Ausgabe 6 - 1/2023 - Andreas Folkers

Fossile EnergieexzesseKrieg und Kapital im Zeitalter des Klimawandels

Wenn Statistiken, die sonst nur von Expert_innen Beachtung finden, plötzlich öffentliche Aufmerksamkeit erregen, ist das ein Indiz für ein Problem, vielleicht sogar ein historisches Ereignis. Als man gerade begonnen hatte, sich die tägliche Konsultation der Covid-Infektionsraten abzugewöhnen, begann im Frühjahr 2022 eine andere Statistik, die Zeitungen und Onlinenewsportale zu bevölkern: die Füllstände von Gasspeichern. Das Ereignis bzw. die »Zeitenwende« (Olaf Scholz), die durch die Publizität der Speicherstände angezeigt wird, ist bekannt: der russische Angriffskrieg gegen die Ukraine. Das Dilemma der »westlichen Welt«, der Ukraine beistehen zu wollen, ohne selbst Kriegspartei zu werden, führte schnell dazu, dass sich neben den Schlachtzentren in der Ostukraine eine zweite, wenngleich weniger leicht lokalisierbare, aber hochgradig
vernetzte, infrastrukturelle Kriegsfront eröffnete.
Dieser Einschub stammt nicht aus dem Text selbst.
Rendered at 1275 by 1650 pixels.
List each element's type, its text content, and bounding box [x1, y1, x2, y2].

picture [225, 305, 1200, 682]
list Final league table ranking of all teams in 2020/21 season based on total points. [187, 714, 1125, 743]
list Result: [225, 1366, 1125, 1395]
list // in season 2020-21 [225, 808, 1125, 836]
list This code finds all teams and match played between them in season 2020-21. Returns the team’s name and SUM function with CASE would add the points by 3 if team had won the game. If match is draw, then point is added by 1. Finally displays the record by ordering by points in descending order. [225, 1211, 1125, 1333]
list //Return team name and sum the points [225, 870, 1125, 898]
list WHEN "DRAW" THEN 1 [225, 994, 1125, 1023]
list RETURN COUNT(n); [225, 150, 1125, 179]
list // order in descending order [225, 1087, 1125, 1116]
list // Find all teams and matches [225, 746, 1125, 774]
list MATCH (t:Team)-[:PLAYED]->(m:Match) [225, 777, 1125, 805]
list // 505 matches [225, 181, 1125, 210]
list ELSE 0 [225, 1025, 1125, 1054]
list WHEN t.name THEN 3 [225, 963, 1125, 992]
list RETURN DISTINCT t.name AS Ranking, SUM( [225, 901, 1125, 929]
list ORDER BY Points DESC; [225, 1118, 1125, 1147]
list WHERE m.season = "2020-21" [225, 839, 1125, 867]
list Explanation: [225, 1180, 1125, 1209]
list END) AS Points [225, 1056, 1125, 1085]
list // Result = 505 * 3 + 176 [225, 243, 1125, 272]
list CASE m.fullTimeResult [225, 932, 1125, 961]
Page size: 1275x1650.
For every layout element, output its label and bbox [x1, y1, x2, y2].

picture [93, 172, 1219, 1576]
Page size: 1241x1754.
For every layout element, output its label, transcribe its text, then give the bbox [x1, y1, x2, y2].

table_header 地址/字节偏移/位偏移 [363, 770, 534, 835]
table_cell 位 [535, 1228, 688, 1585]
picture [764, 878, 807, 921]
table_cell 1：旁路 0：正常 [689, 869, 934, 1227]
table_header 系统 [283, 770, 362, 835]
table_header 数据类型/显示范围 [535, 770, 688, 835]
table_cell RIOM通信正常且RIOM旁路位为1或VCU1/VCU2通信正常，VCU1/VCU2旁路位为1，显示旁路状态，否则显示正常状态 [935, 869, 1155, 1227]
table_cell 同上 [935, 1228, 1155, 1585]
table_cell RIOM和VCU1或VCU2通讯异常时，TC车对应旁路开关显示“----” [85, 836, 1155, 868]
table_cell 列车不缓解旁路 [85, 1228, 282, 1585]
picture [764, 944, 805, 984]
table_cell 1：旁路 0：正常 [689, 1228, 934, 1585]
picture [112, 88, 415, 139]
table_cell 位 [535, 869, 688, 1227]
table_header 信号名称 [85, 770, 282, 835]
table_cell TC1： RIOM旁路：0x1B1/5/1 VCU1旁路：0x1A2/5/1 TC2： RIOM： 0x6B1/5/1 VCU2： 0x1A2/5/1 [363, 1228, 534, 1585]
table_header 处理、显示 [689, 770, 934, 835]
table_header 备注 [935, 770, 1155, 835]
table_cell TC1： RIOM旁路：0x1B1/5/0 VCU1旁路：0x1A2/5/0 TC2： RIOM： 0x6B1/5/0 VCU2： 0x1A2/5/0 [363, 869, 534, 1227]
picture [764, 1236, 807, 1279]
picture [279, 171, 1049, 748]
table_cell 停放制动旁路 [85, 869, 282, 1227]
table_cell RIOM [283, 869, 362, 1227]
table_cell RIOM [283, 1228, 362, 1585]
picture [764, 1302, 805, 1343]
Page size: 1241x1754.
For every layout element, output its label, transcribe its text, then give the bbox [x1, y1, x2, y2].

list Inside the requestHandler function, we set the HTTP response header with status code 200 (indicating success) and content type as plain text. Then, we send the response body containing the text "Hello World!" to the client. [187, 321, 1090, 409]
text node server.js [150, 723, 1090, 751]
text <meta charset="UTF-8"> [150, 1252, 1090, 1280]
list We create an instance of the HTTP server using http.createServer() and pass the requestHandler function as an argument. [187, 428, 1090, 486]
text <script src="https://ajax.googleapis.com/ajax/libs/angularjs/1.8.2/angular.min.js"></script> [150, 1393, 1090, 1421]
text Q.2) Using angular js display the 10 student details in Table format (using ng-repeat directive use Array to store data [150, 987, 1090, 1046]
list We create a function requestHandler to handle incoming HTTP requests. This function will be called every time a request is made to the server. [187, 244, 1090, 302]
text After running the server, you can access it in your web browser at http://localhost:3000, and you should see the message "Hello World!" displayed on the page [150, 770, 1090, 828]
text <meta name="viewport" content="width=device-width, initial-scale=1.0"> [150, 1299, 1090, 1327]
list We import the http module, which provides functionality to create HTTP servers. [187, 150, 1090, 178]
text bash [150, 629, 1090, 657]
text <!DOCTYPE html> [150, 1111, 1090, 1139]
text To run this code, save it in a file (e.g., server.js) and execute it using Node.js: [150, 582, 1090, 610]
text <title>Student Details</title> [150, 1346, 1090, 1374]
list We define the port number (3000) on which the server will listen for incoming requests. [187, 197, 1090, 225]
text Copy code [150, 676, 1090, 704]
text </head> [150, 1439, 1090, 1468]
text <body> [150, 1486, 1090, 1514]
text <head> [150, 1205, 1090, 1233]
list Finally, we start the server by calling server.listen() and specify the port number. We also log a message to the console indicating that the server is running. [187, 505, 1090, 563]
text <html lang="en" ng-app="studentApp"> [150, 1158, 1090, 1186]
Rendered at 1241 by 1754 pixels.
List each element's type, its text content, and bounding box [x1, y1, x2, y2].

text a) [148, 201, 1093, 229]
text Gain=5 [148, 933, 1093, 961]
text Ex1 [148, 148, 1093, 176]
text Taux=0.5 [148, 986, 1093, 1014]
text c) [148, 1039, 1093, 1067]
Die »westliche Welt« mobilisierte ihre finanzökonomische Hegemonie, indem sie die US- und Eurokonten russischer Oligarchen einfror und die wichtigsten Zahlungsinfrastrukturen nach Russland unterbrach. Russland beantwortete diese Sanktionen mit einer Einschränkung der Gaslieferung, während europäische Länder zuvor schon begonnen hatten, ihre Einfuhren russischer Kohle und russischen Öls herunterzufahren.